詩人の長田弘さんと画家・絵本作家のいせひでこさんのコラボから生まれた絵本です。

 

最終ページを除いて、どのページも、いせひでこさんの絵が見開きで広がっていて、絵の世界に吸い込まれそう。そこに詩の一節が添えられています。

 

詩の中ではいくつかの質問投げかけられます。


それは、忙しく仕事をしていると忘れているけれど、私たちの中で問われるのを待っている問い。

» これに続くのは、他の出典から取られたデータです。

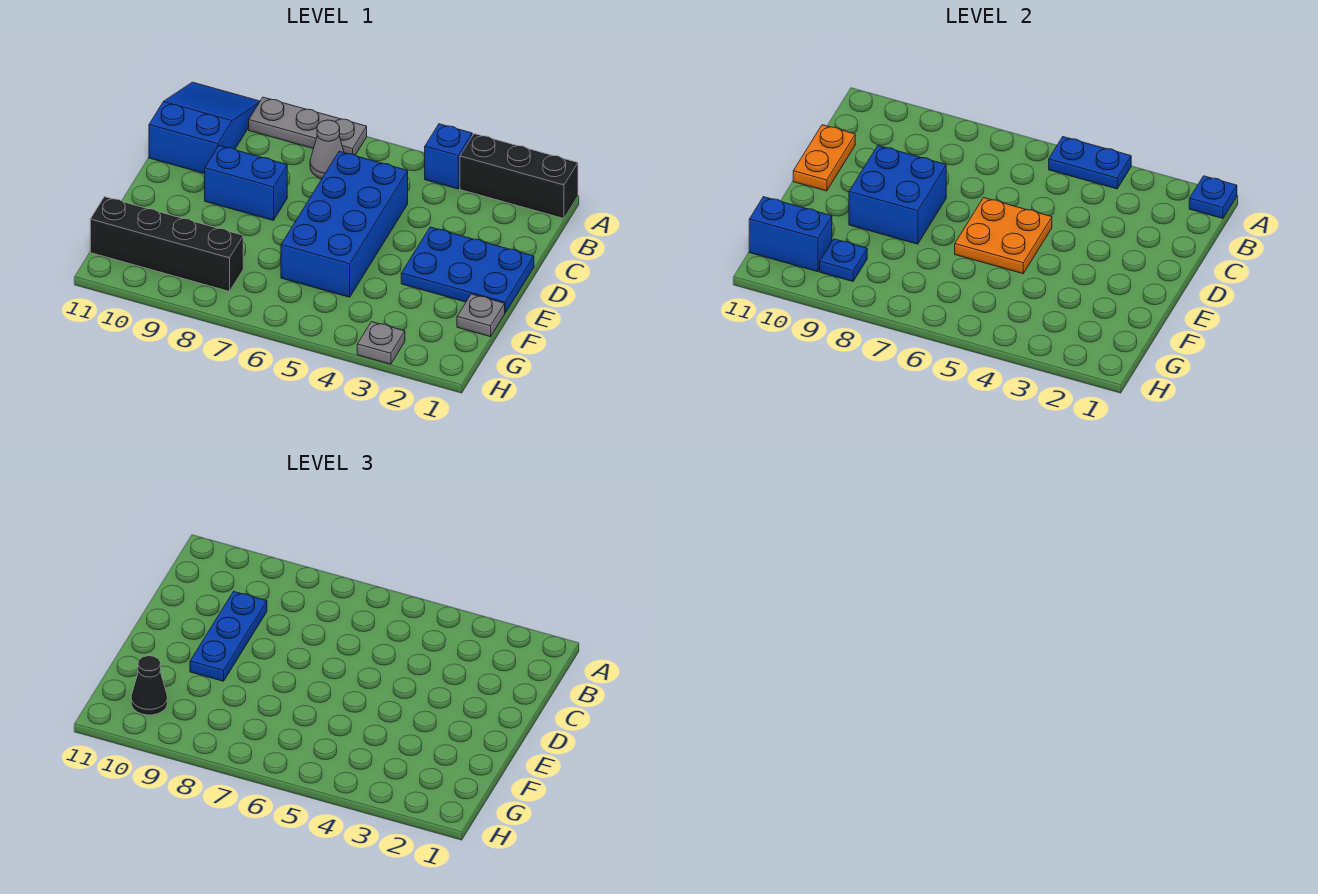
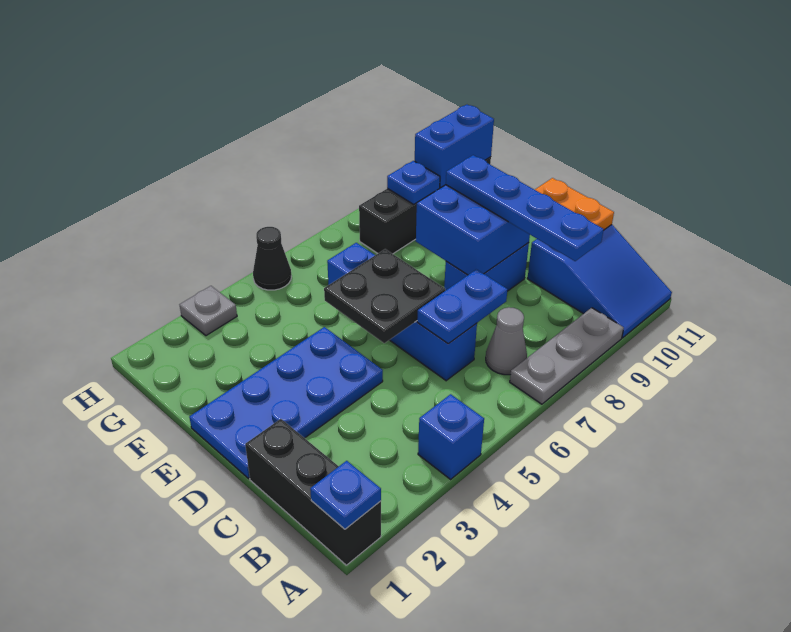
black brick A1:A3 level 1 -> black brick A1:C1 level 1
blue plate A4:A5 level 2 -> blue plate C6:C7 level 2
blue brick C5:F6 level 1 -> blue brick C6:F6 level 1
blue plate C9:E9 level 3 -> blue plate B9:E9 level 3
blue plate D1:E3 level 1 -> blue plate D1:E4 level 1
orange plate D5:E6 level 2 -> black plate D5:E6 level 2
grey plate F1 level 1 -> none
black cone G10 level 3 -> black cone H5 level 1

私には、そんな風に思える質問です。

 

詩をアトリエの中に貼って、それにふさわしい絵を考え続けたという、いせさんの絵は、この世界の美しさを切り取っていて、場面の中で、


吹いている風


聞こえてくる音


空気の冷たさ


手触り・・・


そんなものまで含めた広がりと奥行きを感じさせます。

 

この本で問われる問いの中には、すぐには答えられないようなものも含まれています。


ただ、その答えをすぐに言語化することができなくても、画面に広がる絵をみながら、そんな問いかけを受けるだけで、自分の中になにかが生まれ、自分が刷新される。そんな気がします。

 

仕事に直接役立つものではないけれど、こういう質問を自分の中で転がしながら絵を眺める。


そういう時間を持つことも、幸せに働き、生きていくことに、どこかでつながっているように、私には思えます。